Goal of the exercise
State how many lines in the rows below contain the string "create". Reply with the number alone.

Plain-text document sources
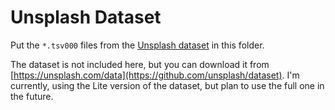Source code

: # Unsplash Dataset

Put the `*.tsv000` files from the [Unsplash dataset](https://github.com/unsplash/dataset) in this folder.

The dataset is not included here, but you can download it from [https://unsplash.com/data](https://github.com/unsplash/dataset). I'm currently, using the Lite version of the dataset, but plan to use the full one in the future.
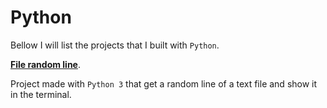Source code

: # Python

Bellow I will list the projects that I built with `Python`.

[**File random line**](https://github.com/arielalvesdutra/file-random-line).

Project made with `Python 3` that get a random line of a text file and show it in the terminal.
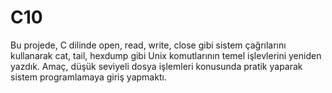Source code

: # C10

Bu projede, C dilinde open, read, write, close gibi sistem çağrılarını kullanarak cat, tail, hexdump gibi Unix komutlarının temel işlevlerini yeniden yazdık. Amaç, düşük seviyeli dosya işlemleri konusunda pratik yaparak sistem programlamaya giriş yapmaktı.
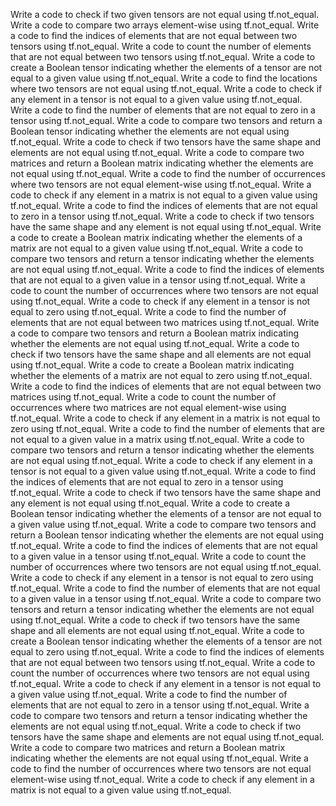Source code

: Write a code to check if two given tensors are not equal using tf.not_equal.
Write a code to compare two arrays element-wise using tf.not_equal.
Write a code to find the indices of elements that are not equal between two tensors using tf.not_equal.
Write a code to count the number of elements that are not equal between two tensors using tf.not_equal.
Write a code to create a Boolean tensor indicating whether the elements of a tensor are not equal to a given value using tf.not_equal.
Write a code to find the locations where two tensors are not equal using tf.not_equal.
Write a code to check if any element in a tensor is not equal to a given value using tf.not_equal.
Write a code to find the number of elements that are not equal to zero in a tensor using tf.not_equal.
Write a code to compare two tensors and return a Boolean tensor indicating whether the elements are not equal using tf.not_equal.
Write a code to check if two tensors have the same shape and elements are not equal using tf.not_equal.
Write a code to compare two matrices and return a Boolean matrix indicating whether the elements are not equal using tf.not_equal.
Write a code to find the number of occurrences where two tensors are not equal element-wise using tf.not_equal.
Write a code to check if any element in a matrix is not equal to a given value using tf.not_equal.
Write a code to find the indices of elements that are not equal to zero in a tensor using tf.not_equal.
Write a code to check if two tensors have the same shape and any element is not equal using tf.not_equal.
Write a code to create a Boolean matrix indicating whether the elements of a matrix are not equal to a given value using tf.not_equal.
Write a code to compare two tensors and return a tensor indicating whether the elements are not equal using tf.not_equal.
Write a code to find the indices of elements that are not equal to a given value in a tensor using tf.not_equal.
Write a code to count the number of occurrences where two tensors are not equal using tf.not_equal.
Write a code to check if any element in a tensor is not equal to zero using tf.not_equal.
Write a code to find the number of elements that are not equal between two matrices using tf.not_equal.
Write a code to compare two tensors and return a Boolean matrix indicating whether the elements are not equal using tf.not_equal.
Write a code to check if two tensors have the same shape and all elements are not equal using tf.not_equal.
Write a code to create a Boolean matrix indicating whether the elements of a matrix are not equal to zero using tf.not_equal.
Write a code to find the indices of elements that are not equal between two matrices using tf.not_equal.
Write a code to count the number of occurrences where two matrices are not equal element-wise using tf.not_equal.
Write a code to check if any element in a matrix is not equal to zero using tf.not_equal.
Write a code to find the number of elements that are not equal to a given value in a matrix using tf.not_equal.
Write a code to compare two tensors and return a tensor indicating whether the elements are not equal using tf.not_equal.
Write a code to check if any element in a tensor is not equal to a given value using tf.not_equal.
Write a code to find the indices of elements that are not equal to zero in a tensor using tf.not_equal.
Write a code to check if two tensors have the same shape and any element is not equal using tf.not_equal.
Write a code to create a Boolean tensor indicating whether the elements of a tensor are not equal to a given value using tf.not_equal.
Write a code to compare two tensors and return a Boolean tensor indicating whether the elements are not equal using tf.not_equal.
Write a code to find the indices of elements that are not equal to a given value in a tensor using tf.not_equal.
Write a code to count the number of occurrences where two tensors are not equal using tf.not_equal.
Write a code to check if any element in a tensor is not equal to zero using tf.not_equal.
Write a code to find the number of elements that are not equal to a given value in a tensor using tf.not_equal.
Write a code to compare two tensors and return a tensor indicating whether the elements are not equal using tf.not_equal.
Write a code to check if two tensors have the same shape and all elements are not equal using tf.not_equal.
Write a code to create a Boolean tensor indicating whether the elements of a tensor are not equal to zero using tf.not_equal.
Write a code to find the indices of elements that are not equal between two tensors using tf.not_equal.
Write a code to count the number of occurrences where two tensors are not equal using tf.not_equal.
Write a code to check if any element in a tensor is not equal to a given value using tf.not_equal.
Write a code to find the number of elements that are not equal to zero in a tensor using tf.not_equal.
Write a code to compare two tensors and return a tensor indicating whether the elements are not equal using tf.not_equal.
Write a code to check if two tensors have the same shape and elements are not equal using tf.not_equal.
Write a code to compare two matrices and return a Boolean matrix indicating whether the elements are not equal using tf.not_equal.
Write a code to find the number of occurrences where two tensors are not equal element-wise using tf.not_equal.
Write a code to check if any element in a matrix is not equal to a given value using tf.not_equal.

Answer to this exercise
5